• _WHAT IS NEEDED_
Write out the records below from the first line through the line containing "Fig. 8. IPF", leaving out any pictures.

• _DATA FOR ANALYSIS_
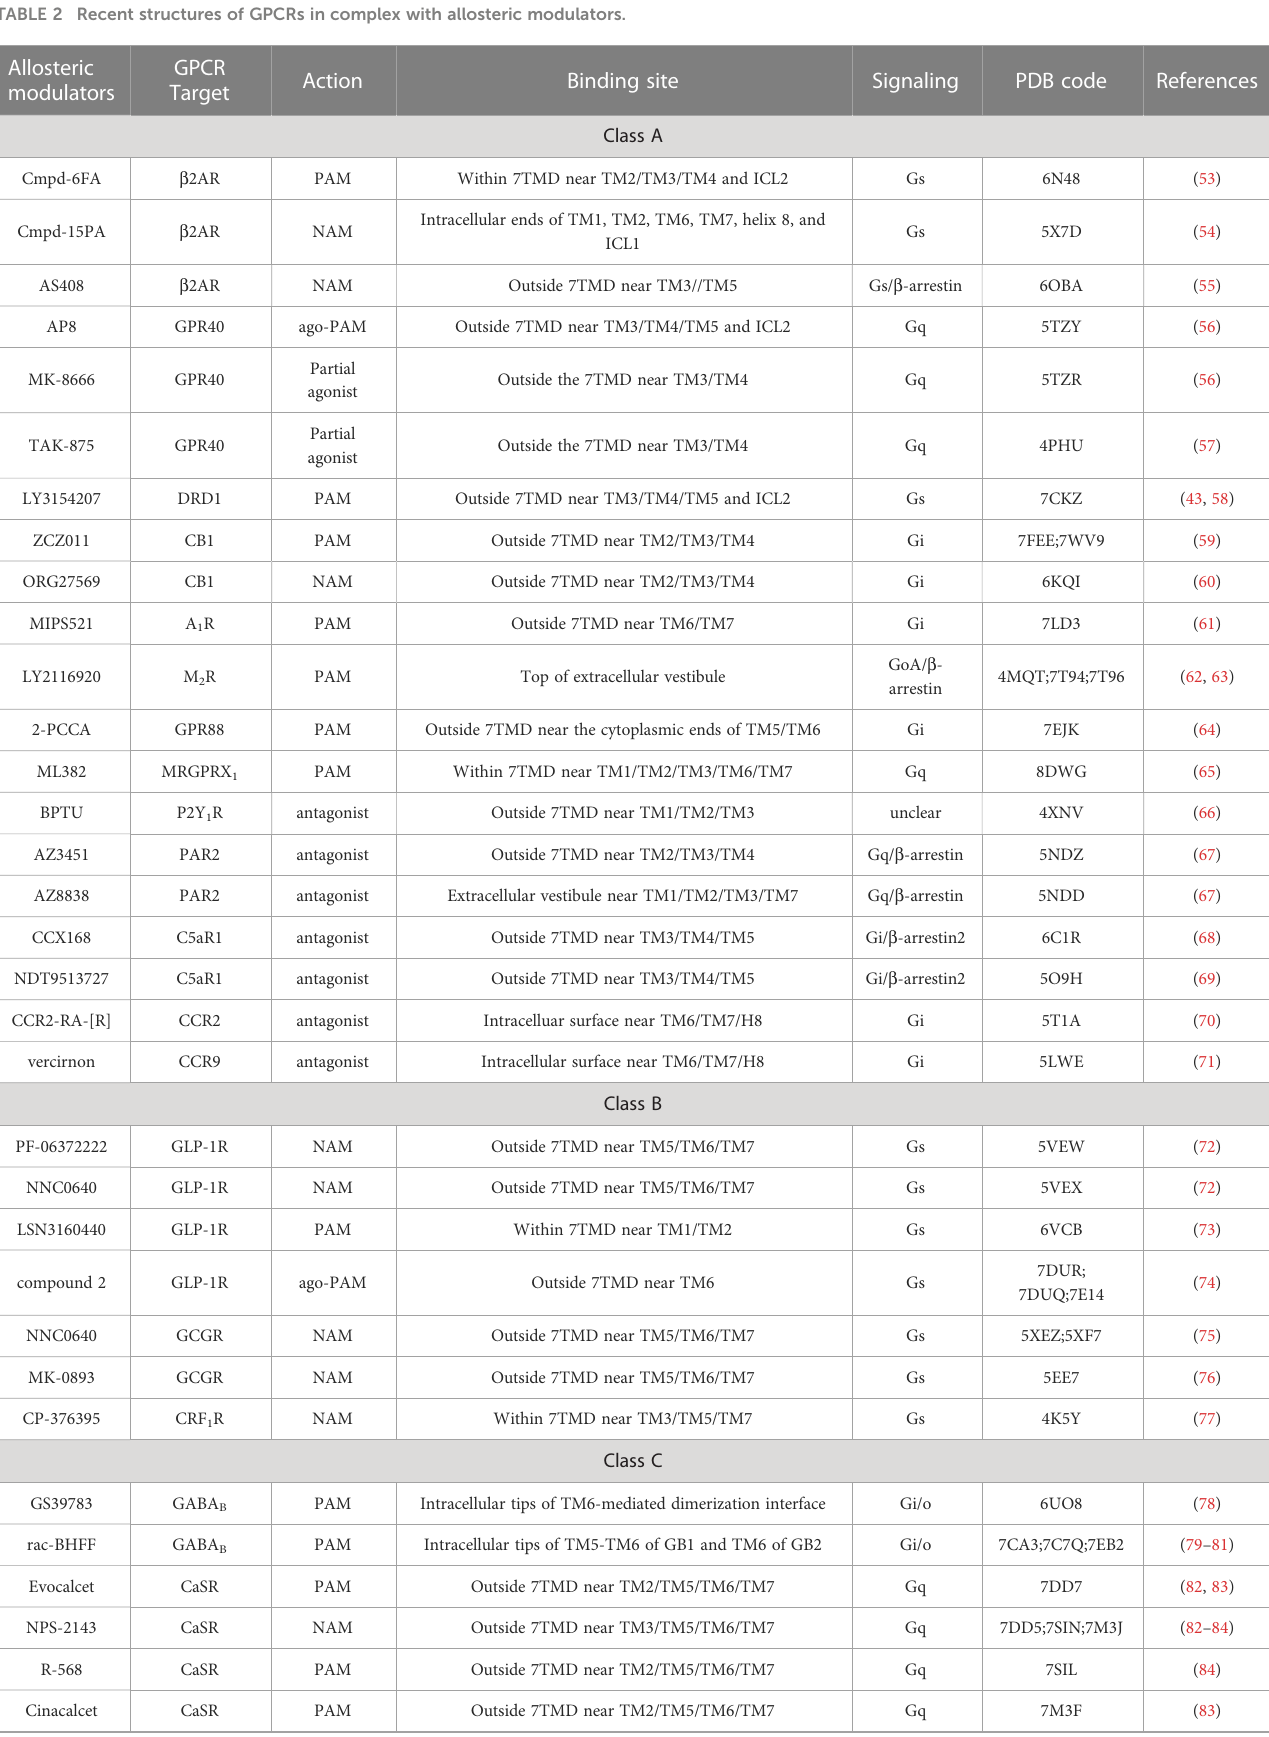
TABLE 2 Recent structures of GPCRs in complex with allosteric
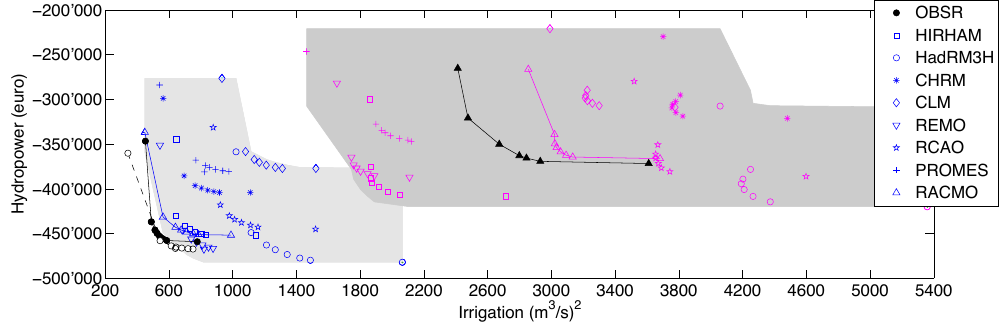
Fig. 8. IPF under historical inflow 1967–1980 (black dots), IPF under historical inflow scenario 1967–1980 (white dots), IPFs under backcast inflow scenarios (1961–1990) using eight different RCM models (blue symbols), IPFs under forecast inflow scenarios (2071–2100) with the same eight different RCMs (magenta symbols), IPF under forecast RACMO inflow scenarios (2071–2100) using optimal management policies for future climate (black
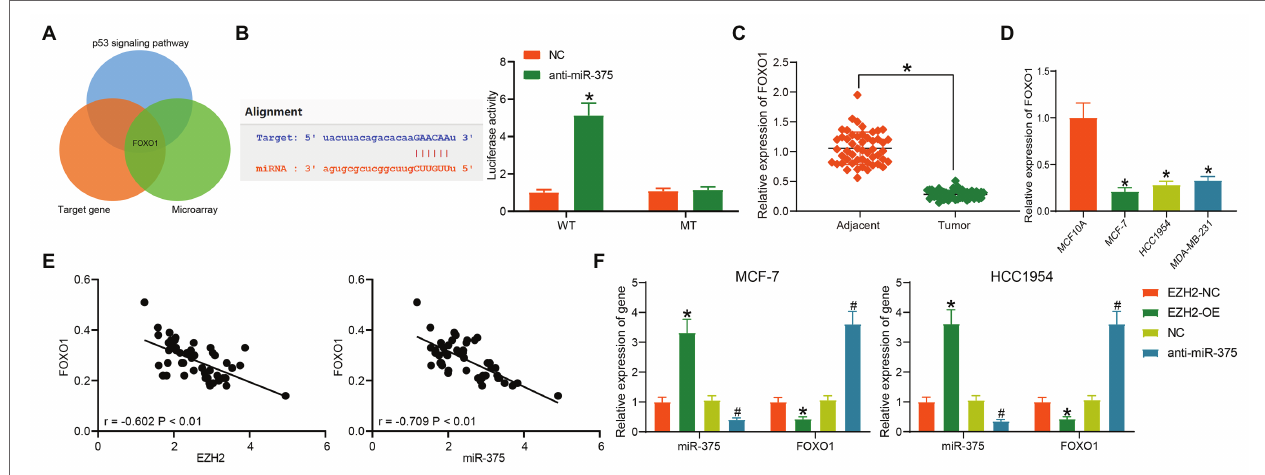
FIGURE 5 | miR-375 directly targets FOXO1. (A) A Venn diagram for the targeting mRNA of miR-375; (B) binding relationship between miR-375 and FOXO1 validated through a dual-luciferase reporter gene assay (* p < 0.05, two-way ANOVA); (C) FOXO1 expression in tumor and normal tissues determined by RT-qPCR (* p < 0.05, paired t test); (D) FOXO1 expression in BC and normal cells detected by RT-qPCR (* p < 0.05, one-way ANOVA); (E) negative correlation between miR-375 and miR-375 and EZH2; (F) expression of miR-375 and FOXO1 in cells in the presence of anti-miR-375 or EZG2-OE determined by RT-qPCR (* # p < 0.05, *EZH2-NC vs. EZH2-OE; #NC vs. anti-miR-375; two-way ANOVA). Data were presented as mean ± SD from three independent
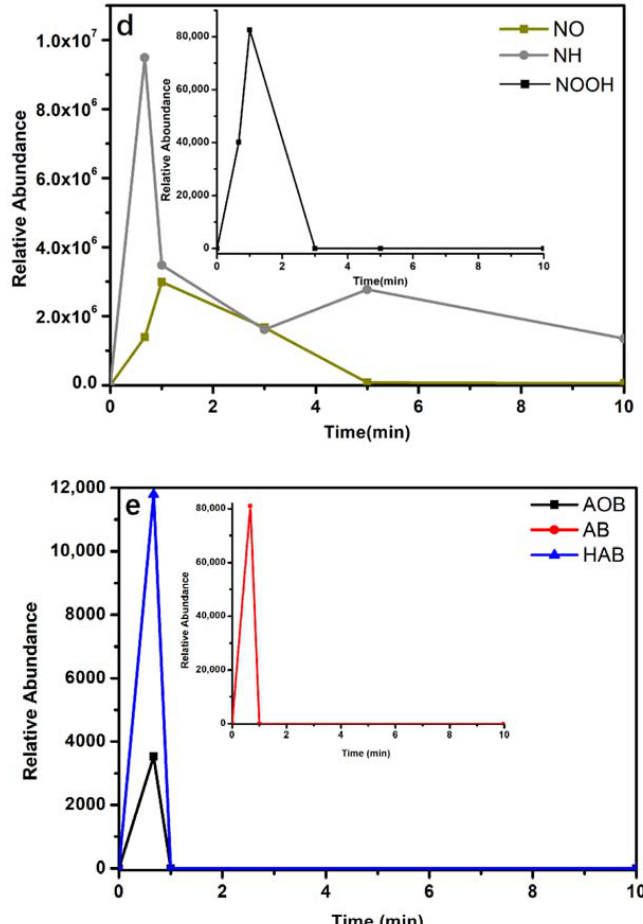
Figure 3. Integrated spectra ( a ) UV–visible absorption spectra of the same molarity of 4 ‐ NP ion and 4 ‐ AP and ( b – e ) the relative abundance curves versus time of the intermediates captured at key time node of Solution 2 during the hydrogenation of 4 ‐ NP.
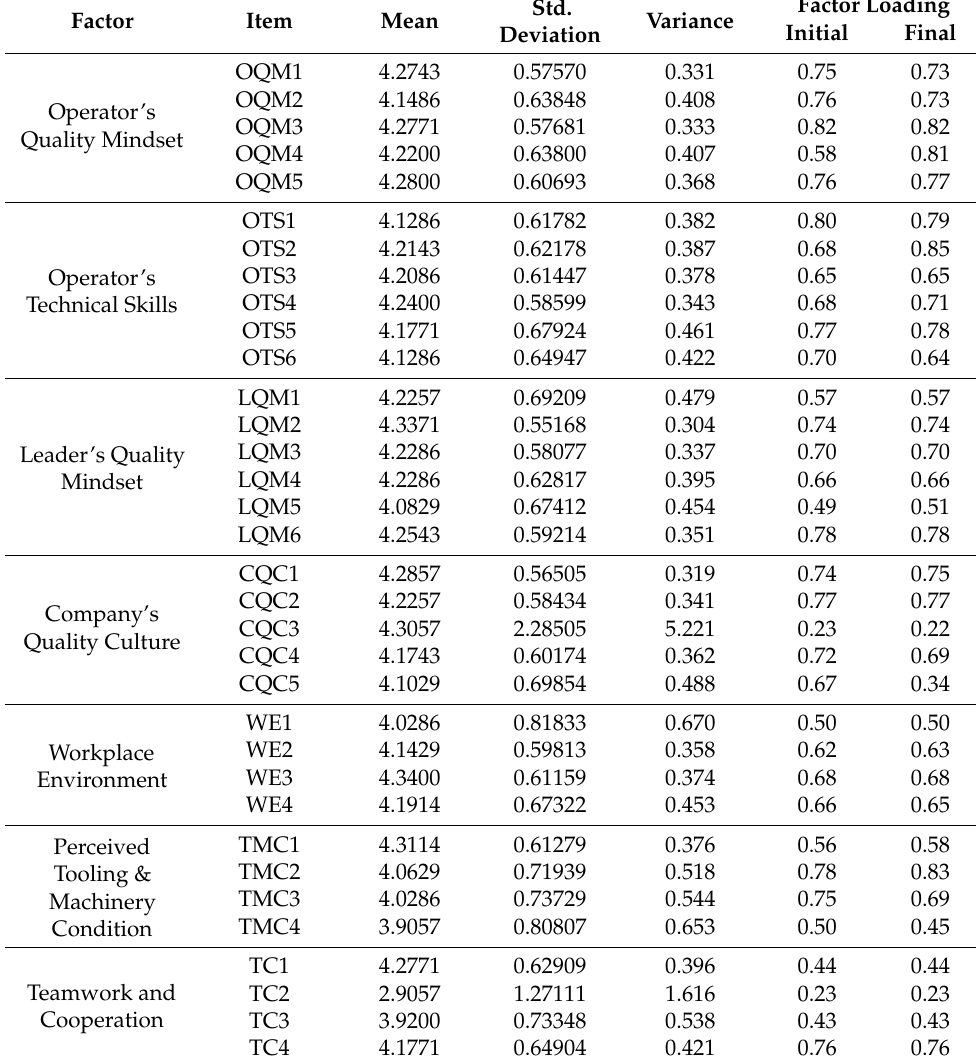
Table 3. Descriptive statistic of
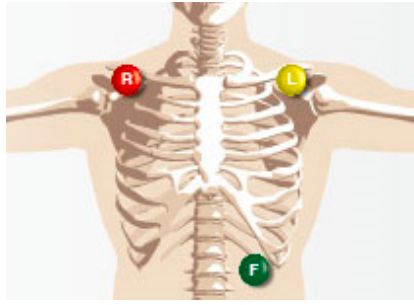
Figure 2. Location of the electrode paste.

• _RESULT_
TABLE 2 Recent structures of GPCRs in complex with allosteric
Fig. 8. IPF under historical inflow 1967–1980 (black dots), IPF under historical inflow scenario 1967–1980 (white dots), IPFs under backcast inflow scenarios (1961–1990) using eight different RCM models (blue symbols), IPFs under forecast inflow scenarios (2071–2100) with the same eight different RCMs (magenta symbols), IPF under forecast RACMO inflow scenarios (2071–2100) using optimal management policies for future climate (black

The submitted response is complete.